What is there to be glad about in November?
Here's a brief list:
Ever increasing circles of toadstools in the open pastures and fascinating clusters of fungi in the woods, hundreds of helleborine in the dappled shade of the poplars, hedgerows groaning with haws, charms of magical goldfinches swaying on the thistledown and flocks of flitting yellowhammers, a huge moon on the horizon as I walked the cows in to be milked, berries on the holly, sloes on the blackthorn and playing circusses of jackdaws and rooks, sky-diving, hang-gliding, free-wheeling and generally living-it-up in the evening skies for as long as they possibly can.
I was interested to read on a website called webbcafts that a woman was fined, during the Second World War for 'wasting bread' by feeding it to the birds in Winter. She said she could not bear to see them starve.
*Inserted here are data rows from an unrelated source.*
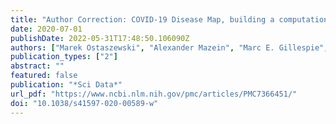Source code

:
 ```yaml
---
title: "Author Correction: COVID-19 Disease Map, building a computational repository of SARS-CoV-2 virus-host interaction mechanisms"
date: 2020-07-01
publishDate: 2022-05-31T17:48:50.106090Z
authors: ["Marek Ostaszewski", "Alexander Mazein", "Marc E. Gillespie", "Inna Kuperstein", "Anna Niarakis", "Henning Hermjakob", "Alexander R. Pico", "Egon L. Willighagen", "Chris T. Evelo", "Jan Hasenauer", "Falk Schreiber", "Andreas Dräger", "Emek Demir", "Olaf Wolkenhauer", "Laura I. Furlong", "Emmanuel Barillot", "Joaquin Dopazo", "Aurelio Orta-Resendiz", "Francesco Messina", "Alfonso Valencia", "Akira Funahashi", "Hiroaki Kitano", "Charles Auffray", "Rudi Balling", "Reinhard Schneider"]
publication_types: ["2"]
abstract: ""
featured: false
publication: "*Sci Data*"
url_pdf: "https://www.ncbi.nlm.nih.gov/pmc/articles/PMC7366451/"
doi: "10.1038/s41597-020-00589-w"
---
```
How much more appropriate it would be to fine anyone these days for knowingly removing or destroying the wild birds' Winter larder, otherwise known as hedgerows.
Until relatively recently, farmers were paid to remove established hedgerows to make fields larger and they were also paid to plant new ones.
Simultaneously, the demise of many British song birds was being loudly lamented.
I think a good yardstick for judging a new friend would be how much they would happily spend on bird food or how much effort they would devote to protecting the food Nature supplies for them.